Like plotly, dygraphs is also able to draw out interactive plots using its dygraphs Javascripts charting library. One thing that makes this package stand out is dygraphs profoundly facilitates us to complete time series data visualization analysis.

In our final project, the data we are going to analyze are closely related with imports and exports. This special attribute natually makes the data become time series data. There is no doubt that dygraphs will be definitely helpful for us to complete time series analysis.

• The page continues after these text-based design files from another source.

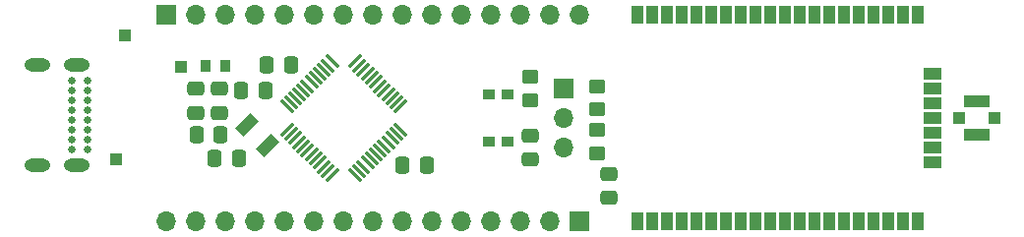
<source format=gts>
G04 #@! TF.GenerationSoftware,KiCad,Pcbnew,6.0.8-f2edbf62ab~116~ubuntu22.04.1*
G04 #@! TF.CreationDate,2022-10-28T12:05:06+02:00*
G04 #@! TF.ProjectId,FLWSB-SAMDaaNo21,464c5753-422d-4534-914d-4461614e6f32,1.0*
G04 #@! TF.SameCoordinates,Original*
G04 #@! TF.FileFunction,Soldermask,Top*
G04 #@! TF.FilePolarity,Negative*
%FSLAX46Y46*%
G04 Gerber Fmt 4.6, Leading zero omitted, Abs format (unit mm)*
G04 Created by KiCad (PCBNEW 6.0.8-f2edbf62ab~116~ubuntu22.04.1) date 2022-10-28 12:05:06*
%MOMM*%
%LPD*%
G01*
G04 APERTURE LIST*
G04 Aperture macros list*
%AMRoundRect*
0 Rectangle with rounded corners*
0 $1 Rounding radius*
0 $2 $3 $4 $5 $6 $7 $8 $9 X,Y pos of 4 corners*
0 Add a 4 corners polygon primitive as box body*
4,1,4,$2,$3,$4,$5,$6,$7,$8,$9,$2,$3,0*
0 Add four circle primitives for the rounded corners*
1,1,$1+$1,$2,$3*
1,1,$1+$1,$4,$5*
1,1,$1+$1,$6,$7*
1,1,$1+$1,$8,$9*
0 Add four rect primitives between the rounded corners*
20,1,$1+$1,$2,$3,$4,$5,0*
20,1,$1+$1,$4,$5,$6,$7,0*
20,1,$1+$1,$6,$7,$8,$9,0*
20,1,$1+$1,$8,$9,$2,$3,0*%
%AMRotRect*
0 Rectangle, with rotation*
0 The origin of the aperture is its center*
0 $1 length*
0 $2 width*
0 $3 Rotation angle, in degrees counterclockwise*
0 Add horizontal line*
21,1,$1,$2,0,0,$3*%
G04 Aperture macros list end*
%ADD10RoundRect,0.250000X-0.337500X-0.475000X0.337500X-0.475000X0.337500X0.475000X-0.337500X0.475000X0*%
%ADD11R,1.000000X1.000000*%
%ADD12R,2.200000X1.050000*%
%ADD13R,0.990600X0.889000*%
%ADD14R,1.700000X1.700000*%
%ADD15O,1.700000X1.700000*%
%ADD16RoundRect,0.250000X-0.450000X0.350000X-0.450000X-0.350000X0.450000X-0.350000X0.450000X0.350000X0*%
%ADD17RoundRect,0.250000X0.475000X-0.337500X0.475000X0.337500X-0.475000X0.337500X-0.475000X-0.337500X0*%
%ADD18R,1.016000X1.524000*%
%ADD19R,1.524000X1.016000*%
%ADD20RoundRect,0.250000X0.450000X-0.350000X0.450000X0.350000X-0.450000X0.350000X-0.450000X-0.350000X0*%
%ADD21R,0.900000X1.000000*%
%ADD22RoundRect,0.075000X-0.415425X-0.521491X0.521491X0.415425X0.415425X0.521491X-0.521491X-0.415425X0*%
%ADD23RoundRect,0.075000X0.415425X-0.521491X0.521491X-0.415425X-0.415425X0.521491X-0.521491X0.415425X0*%
%ADD24RoundRect,0.250000X0.337500X0.475000X-0.337500X0.475000X-0.337500X-0.475000X0.337500X-0.475000X0*%
%ADD25RotRect,1.000000X1.800000X315.000000*%
%ADD26C,0.650000*%
%ADD27O,2.216000X1.108000*%
G04 APERTURE END LIST*
D10*
X102960074Y-76339145D03*
X105035074Y-76339145D03*
D11*
X164749311Y-78725000D03*
D12*
X166249311Y-80200000D03*
X166249311Y-77250000D03*
D11*
X167749311Y-78725000D03*
D13*
X124294999Y-80789998D03*
X124294999Y-76690002D03*
X125895001Y-80789998D03*
X125895001Y-76690002D03*
D14*
X132080000Y-87630000D03*
D15*
X129540000Y-87630000D03*
X127000000Y-87630000D03*
X124460000Y-87630000D03*
X121920000Y-87630000D03*
X119380000Y-87630000D03*
X116840000Y-87630000D03*
X114300000Y-87630000D03*
X111760000Y-87630000D03*
X109220000Y-87630000D03*
X106680000Y-87630000D03*
X104140000Y-87630000D03*
X101600000Y-87630000D03*
X99060000Y-87630000D03*
X96520000Y-87630000D03*
D16*
X133599141Y-79736329D03*
X133599141Y-81736329D03*
D17*
X127847800Y-82317500D03*
X127847800Y-80242500D03*
D18*
X137083000Y-87625000D03*
X138353000Y-87625000D03*
X139623000Y-87625000D03*
X140893000Y-87625000D03*
X142163000Y-87625000D03*
X143433000Y-87625000D03*
X144703000Y-87625000D03*
X145973000Y-87625000D03*
X147243000Y-87625000D03*
X148513000Y-87625000D03*
X149783000Y-87625000D03*
X151053000Y-87625000D03*
X152323000Y-87625000D03*
X153593000Y-87625000D03*
X154863000Y-87625000D03*
X156133000Y-87625000D03*
X157403000Y-87625000D03*
X158673000Y-87625000D03*
X159943000Y-87625000D03*
X161213000Y-87625000D03*
D19*
X162483000Y-82525000D03*
X162483000Y-81255000D03*
X162483000Y-79985000D03*
X162483000Y-78715000D03*
X162483000Y-77445000D03*
X162483000Y-76175000D03*
X162483000Y-74905000D03*
D18*
X161213000Y-69825000D03*
X159943000Y-69825000D03*
X158673000Y-69825000D03*
X157403000Y-69825000D03*
X156133000Y-69825000D03*
X154863000Y-69825000D03*
X153593000Y-69825000D03*
X152323000Y-69825000D03*
X151053000Y-69825000D03*
X149783000Y-69825000D03*
X148513000Y-69825000D03*
X147243000Y-69825000D03*
X145973000Y-69825000D03*
X144703000Y-69825000D03*
X143433000Y-69825000D03*
X142163000Y-69825000D03*
X140893000Y-69825000D03*
X139623000Y-69825000D03*
X138353000Y-69825000D03*
X137083000Y-69825000D03*
D16*
X127847800Y-75200000D03*
X127847800Y-77200000D03*
D20*
X133597705Y-77979754D03*
X133597705Y-75979754D03*
D11*
X92202000Y-82296000D03*
D21*
X99860509Y-74251432D03*
X101560509Y-74251432D03*
D14*
X96520000Y-69850000D03*
D15*
X99060000Y-69850000D03*
X101600000Y-69850000D03*
X104140000Y-69850000D03*
X106680000Y-69850000D03*
X109220000Y-69850000D03*
X111760000Y-69850000D03*
X114300000Y-69850000D03*
X116840000Y-69850000D03*
X119380000Y-69850000D03*
X121920000Y-69850000D03*
X124460000Y-69850000D03*
X127000000Y-69850000D03*
X129540000Y-69850000D03*
X132080000Y-69850000D03*
D11*
X92964000Y-71628000D03*
D17*
X101092000Y-78275000D03*
X101092000Y-76200000D03*
X99060000Y-78275000D03*
X99060000Y-76200000D03*
D10*
X116818500Y-82804000D03*
X118893500Y-82804000D03*
D11*
X97790000Y-74295000D03*
D22*
X106872124Y-79738788D03*
X107225678Y-80092342D03*
X107579231Y-80445895D03*
X107932785Y-80799449D03*
X108286338Y-81153002D03*
X108639891Y-81506555D03*
X108993445Y-81860109D03*
X109346998Y-82213662D03*
X109700551Y-82567215D03*
X110054105Y-82920769D03*
X110407658Y-83274322D03*
X110761212Y-83627876D03*
D23*
X112758788Y-83627876D03*
X113112342Y-83274322D03*
X113465895Y-82920769D03*
X113819449Y-82567215D03*
X114173002Y-82213662D03*
X114526555Y-81860109D03*
X114880109Y-81506555D03*
X115233662Y-81153002D03*
X115587215Y-80799449D03*
X115940769Y-80445895D03*
X116294322Y-80092342D03*
X116647876Y-79738788D03*
D22*
X116647876Y-77741212D03*
X116294322Y-77387658D03*
X115940769Y-77034105D03*
X115587215Y-76680551D03*
X115233662Y-76326998D03*
X114880109Y-75973445D03*
X114526555Y-75619891D03*
X114173002Y-75266338D03*
X113819449Y-74912785D03*
X113465895Y-74559231D03*
X113112342Y-74205678D03*
X112758788Y-73852124D03*
D23*
X110761212Y-73852124D03*
X110407658Y-74205678D03*
X110054105Y-74559231D03*
X109700551Y-74912785D03*
X109346998Y-75266338D03*
X108993445Y-75619891D03*
X108639891Y-75973445D03*
X108286338Y-76326998D03*
X107932785Y-76680551D03*
X107579231Y-77034105D03*
X107225678Y-77387658D03*
X106872124Y-77741212D03*
D24*
X102752564Y-82190734D03*
X100677564Y-82190734D03*
X107209500Y-74168000D03*
X105134500Y-74168000D03*
D14*
X130725015Y-76200000D03*
D15*
X130725015Y-78740000D03*
X130725015Y-81280000D03*
D25*
X105181177Y-81088430D03*
X103413411Y-79320664D03*
D17*
X134620000Y-85619500D03*
X134620000Y-83544500D03*
D26*
X89750917Y-75471000D03*
X89750917Y-76321000D03*
X89750917Y-77171000D03*
X89750917Y-78021000D03*
X89750917Y-78871000D03*
X89750917Y-79721000D03*
X89750917Y-80571000D03*
X89750917Y-81421000D03*
X88400917Y-81421000D03*
X88400917Y-80571000D03*
X88400917Y-79721000D03*
X88400917Y-78871000D03*
X88400917Y-78021000D03*
X88400917Y-77171000D03*
X88400917Y-76321000D03*
X88400917Y-75471000D03*
D27*
X88770917Y-74121000D03*
X88770917Y-82771000D03*
X85390917Y-82771000D03*
X85390917Y-74121000D03*
D24*
X101159739Y-80171673D03*
X99084739Y-80171673D03*
M02*

</source>
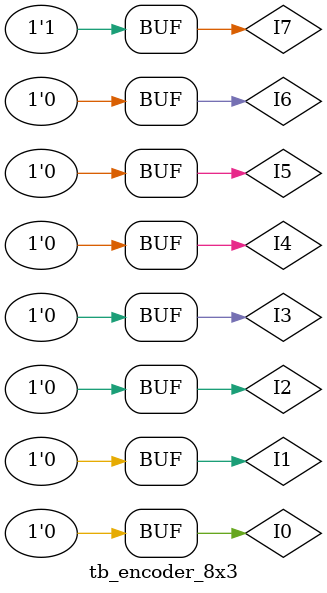
<source format=v>
module tb_encoder_8x3;
reg I0,I1,I2,I3,I4,I5,I6,I7;
wire Z0, Z1,Z2;
encoder_8x3 a1(I0,I1,I2,I3,I4,I5,I6,I7,Z0,Z1,Z2);
initial
begin
I0 = 1'b1; I1 = 1'b0; I2 = 1'b0; I3 = 1'b0; I4 = 1'b0; I5 = 1'b0; I6 = 1'b0; I7 = 1'b0;
#10
I0 = 1'b0; I1 = 1'b1; I2 = 1'b0; I3 = 1'b0; I4 = 1'b0; I5 = 1'b0; I6 = 1'b0; I7 = 1'b0;
#10
I0 = 1'b0; I1 = 1'b0; I2 = 1'b1; I3 = 1'b0; I4 = 1'b0; I5 = 1'b0; I6 = 1'b0; I7 = 1'b0;
#10
I0 = 1'b0; I1 = 1'b0; I2 = 1'b0; I3 = 1'b1; I4 = 1'b0; I5 = 1'b0; I6 = 1'b0; I7 = 1'b0;
#10
I0 = 1'b0; I1 = 1'b0; I2 = 1'b0; I3 = 1'b0; I4 = 1'b1; I5 = 1'b0; I6 = 1'b0; I7 = 1'b0;
#10
I0 = 1'b0; I1 = 1'b0; I2 = 1'b0; I3 = 1'b0; I4 = 1'b0; I5 = 1'b1; I6 = 1'b0; I7 = 1'b0;
#10
I0 = 1'b0; I1 = 1'b0; I2 = 1'b0; I3 = 1'b0; I4 = 1'b0; I5 = 1'b0; I6 = 1'b1; I7 = 1'b0;
#10
I0 = 1'b0; I1 = 1'b0; I2 = 1'b0; I3 = 1'b0; I4 = 1'b0; I5 = 1'b0; I6 = 1'b0; I7 = 1'b1;
end
endmodule
</source>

dygraph(cbind(mdeaths, fdeaths)) %>%
  dySeries("mdeaths", label = "Male") %>%
  dySeries("fdeaths", label = "Female") %>%
  dyRangeSelector(height = 20)

36.5 – leaflet

Once again, leaflet is also a practical package that can gives birth to interactive graph. But in this case, leaflet is specially designed for interactive maps.

This leaflet package seems special because of its unique property and function. We may use it to geographically analyze import and export data.

leaflet() %>%
  addTiles() %>%
  addMarkers(lat=40.8075, lng=-73.9626, popup="The location of Columbia University")

36.6 – ggfortify

ggfortify extends ggplot2 for plotting some popular R packages using a standardized approach.

Moreover, this package gives us some practical methods to specifically complete variable relationship analysis by building up models.

36.6.1 Heatmap

df <- mtcars[, c("mpg", "disp", "hp", "drat", "wt")]
df <- as.matrix(df)

# Heatmap
autoplot(scale(df))

36.6.2 Scatterplot

# Extract the data
df2 <- df[, c("wt", "mpg")]
colnames(df2) <- c("V1", "V2")
# Scatter plot
autoplot(df2, geom = 'point') +
  labs(x = "mpg", y = "wt")

36.6.3 Diagnostic plots for Linear Models (LM)

# Compute a linear model
m <- lm(Petal.Width ~ Petal.Length, data = iris)
# Create the plot
autoplot(m, which = 1:6, ncol = 2, label.size = 3)

36.6.4 Diagnostic plots with Generalized Linear Models (GLM)

# Compute a generalized linear model
m <- glm(Murder ~ Assault + UrbanPop + Rape,
         family = gaussian, data = USArrests)
# Create the plot
# Change the theme and colour
autoplot(m, which = 1:6, ncol = 2, label.size = 3,
         colour = "steelblue") + theme_bw()

36.6.5 Plotting time series

autoplot(AirPassengers)

36.7 – corrplot

R package corrplot provides a visual exploratory tool on correlation matrix that supports automatic variable reordering to help detect hidden patterns among variables.

M = cor(mtcars)
corrplot(M, method = 'number') # colorful number

36.7.1 Change the order by ‘alphabet’

corrplot(M, method = 'color', order = 'alphabet')

36.7.2 Change the method by ‘shade’

corrplot(M, method = 'shade', order = 'alphabet')

36.8 – recharts

The R package recharts provides an interface to the JavaScript library ECharts for data visualization. The goal of this package is to make it easy to create charts with only a few lines of R code.

iris$Species <- as.character(iris$Species)
ePoints(iris, ~Sepal.Length, ~Sepal.Width, series = ~Species)

36.9 – Summary

In this file, considering the nature of the final project data, Yudong Zhou and Yanbo Wang have mainly completed the enumeration and simple examples of the visualization tools that may be involved. We will use them fully and reasonably in the final project to complete import and export data relationship analysis and visualization.